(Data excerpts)
----------

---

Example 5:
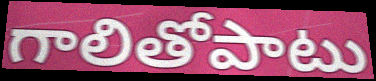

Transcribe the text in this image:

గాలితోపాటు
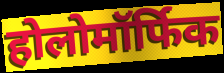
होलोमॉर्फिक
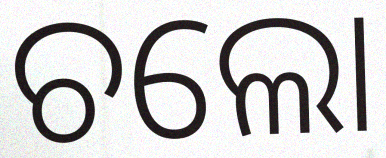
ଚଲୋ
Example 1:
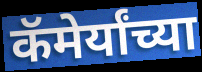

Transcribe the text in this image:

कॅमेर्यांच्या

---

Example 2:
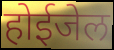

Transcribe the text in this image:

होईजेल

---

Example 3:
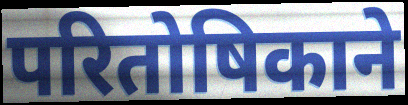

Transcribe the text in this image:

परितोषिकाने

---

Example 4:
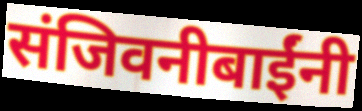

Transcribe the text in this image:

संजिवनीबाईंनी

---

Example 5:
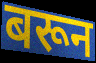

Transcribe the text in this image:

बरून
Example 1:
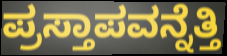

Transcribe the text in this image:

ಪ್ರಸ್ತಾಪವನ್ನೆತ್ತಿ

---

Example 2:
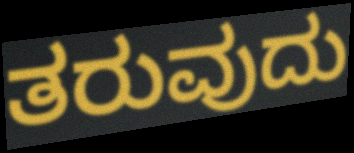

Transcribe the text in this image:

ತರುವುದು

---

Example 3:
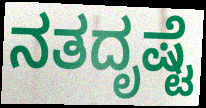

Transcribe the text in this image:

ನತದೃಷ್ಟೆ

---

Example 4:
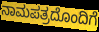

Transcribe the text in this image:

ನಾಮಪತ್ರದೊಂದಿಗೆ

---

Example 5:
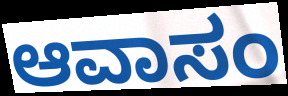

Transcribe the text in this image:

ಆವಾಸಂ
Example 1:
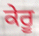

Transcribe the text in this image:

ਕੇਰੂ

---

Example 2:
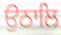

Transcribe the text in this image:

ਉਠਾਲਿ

----------

EXERCISE BRIEF: Pictures must be left out when the records are transcribed exactly.

WRITTEN SOLUTION:
---

Example 5:

Transcribe the text in this image:

గాలితోపాటు
होलोमॉर्फिक
ଚଲୋ
Example 1:

Transcribe the text in this image:

कॅमेर्यांच्या

---

Example 2:

Transcribe the text in this image:

होईजेल

---

Example 3:

Transcribe the text in this image:

परितोषिकाने

---

Example 4:

Transcribe the text in this image:

संजिवनीबाईंनी

---

Example 5:

Transcribe the text in this image:

बरून
Example 1:

Transcribe the text in this image:

ಪ್ರಸ್ತಾಪವನ್ನೆತ್ತಿ

---

Example 2:

Transcribe the text in this image:

ತರುವುದು

---

Example 3:

Transcribe the text in this image:

ನತದೃಷ್ಟೆ

---

Example 4:

Transcribe the text in this image:

ನಾಮಪತ್ರದೊಂದಿಗೆ

---

Example 5:

Transcribe the text in this image:

ಆವಾಸಂ
Example 1:

Transcribe the text in this image:

ਕੇਰੂ

---

Example 2:

Transcribe the text in this image:

ਉਠਾਲਿ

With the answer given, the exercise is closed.